The data that follows should be copied out exactly.

(Extracted page text data)

______________________________

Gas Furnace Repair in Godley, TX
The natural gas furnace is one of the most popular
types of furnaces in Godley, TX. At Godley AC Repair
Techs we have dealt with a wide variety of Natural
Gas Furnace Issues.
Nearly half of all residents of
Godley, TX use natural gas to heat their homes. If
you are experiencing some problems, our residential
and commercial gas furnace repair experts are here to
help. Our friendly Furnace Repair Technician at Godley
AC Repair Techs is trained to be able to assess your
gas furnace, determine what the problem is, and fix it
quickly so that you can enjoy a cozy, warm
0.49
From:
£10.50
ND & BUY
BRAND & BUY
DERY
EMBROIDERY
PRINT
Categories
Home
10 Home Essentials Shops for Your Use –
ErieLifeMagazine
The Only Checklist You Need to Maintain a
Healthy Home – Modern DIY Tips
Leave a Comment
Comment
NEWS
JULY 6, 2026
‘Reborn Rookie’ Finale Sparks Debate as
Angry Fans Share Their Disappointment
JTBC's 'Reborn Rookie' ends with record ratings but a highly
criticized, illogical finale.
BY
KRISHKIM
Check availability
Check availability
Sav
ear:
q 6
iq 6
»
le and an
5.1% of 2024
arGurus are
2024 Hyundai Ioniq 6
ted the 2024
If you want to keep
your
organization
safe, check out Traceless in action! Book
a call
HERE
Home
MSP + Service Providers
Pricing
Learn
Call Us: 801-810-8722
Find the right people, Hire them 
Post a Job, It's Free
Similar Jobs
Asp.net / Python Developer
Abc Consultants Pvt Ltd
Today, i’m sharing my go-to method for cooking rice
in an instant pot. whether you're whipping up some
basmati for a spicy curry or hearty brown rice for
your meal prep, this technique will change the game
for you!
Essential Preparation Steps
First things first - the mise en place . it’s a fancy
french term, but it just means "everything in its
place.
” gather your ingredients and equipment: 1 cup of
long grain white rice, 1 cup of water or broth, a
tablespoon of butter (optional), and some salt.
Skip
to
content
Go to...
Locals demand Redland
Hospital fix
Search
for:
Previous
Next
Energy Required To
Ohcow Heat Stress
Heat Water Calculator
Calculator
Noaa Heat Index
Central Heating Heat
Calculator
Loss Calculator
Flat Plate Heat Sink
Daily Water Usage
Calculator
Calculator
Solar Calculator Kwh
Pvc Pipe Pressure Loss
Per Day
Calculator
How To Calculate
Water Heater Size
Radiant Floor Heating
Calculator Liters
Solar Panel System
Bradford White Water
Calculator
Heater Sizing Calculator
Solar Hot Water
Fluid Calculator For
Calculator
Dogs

______________________________

SOLUTION TO THIS EXERCISE:
Gas Furnace Repair in Godley, TX
The natural gas furnace is one of the most popular
types of furnaces in Godley, TX. At Godley AC Repair
Techs we have dealt with a wide variety of Natural
Gas Furnace Issues.
Nearly half of all residents of
Godley, TX use natural gas to heat their homes. If
you are experiencing some problems, our residential
and commercial gas furnace repair experts are here to
help. Our friendly Furnace Repair Technician at Godley
AC Repair Techs is trained to be able to assess your
gas furnace, determine what the problem is, and fix it
quickly so that you can enjoy a cozy, warm
0.49
From:
£10.50
ND & BUY
BRAND & BUY
DERY
EMBROIDERY
PRINT
Categories
Home
10 Home Essentials Shops for Your Use –
ErieLifeMagazine
The Only Checklist You Need to Maintain a
Healthy Home – Modern DIY Tips
Leave a Comment
Comment
NEWS
JULY 6, 2026
‘Reborn Rookie’ Finale Sparks Debate as
Angry Fans Share Their Disappointment
JTBC's 'Reborn Rookie' ends with record ratings but a highly
criticized, illogical finale.
BY
KRISHKIM
Check availability
Check availability
Sav
ear:
q 6
iq 6
»
le and an
5.1% of 2024
arGurus are
2024 Hyundai Ioniq 6
ted the 2024
If you want to keep
your
organization
safe, check out Traceless in action! Book
a call
HERE
Home
MSP + Service Providers
Pricing
Learn
Call Us: 801-810-8722
Find the right people, Hire them 
Post a Job, It's Free
Similar Jobs
Asp.net / Python Developer
Abc Consultants Pvt Ltd
Today, i’m sharing my go-to method for cooking rice
in an instant pot. whether you're whipping up some
basmati for a spicy curry or hearty brown rice for
your meal prep, this technique will change the game
for you!
Essential Preparation Steps
First things first - the mise en place . it’s a fancy
french term, but it just means "everything in its
place.
” gather your ingredients and equipment: 1 cup of
long grain white rice, 1 cup of water or broth, a
tablespoon of butter (optional), and some salt.
Skip
to
content
Go to...
Locals demand Redland
Hospital fix
Search
for:
Previous
Next
Energy Required To
Ohcow Heat Stress
Heat Water Calculator
Calculator
Noaa Heat Index
Central Heating Heat
Calculator
Loss Calculator
Flat Plate Heat Sink
Daily Water Usage
Calculator
Calculator
Solar Calculator Kwh
Pvc Pipe Pressure Loss
Per Day
Calculator
How To Calculate
Water Heater Size
Radiant Floor Heating
Calculator Liters
Solar Panel System
Bradford White Water
Calculator
Heater Sizing Calculator
Solar Hot Water
Fluid Calculator For
Calculator
Dogs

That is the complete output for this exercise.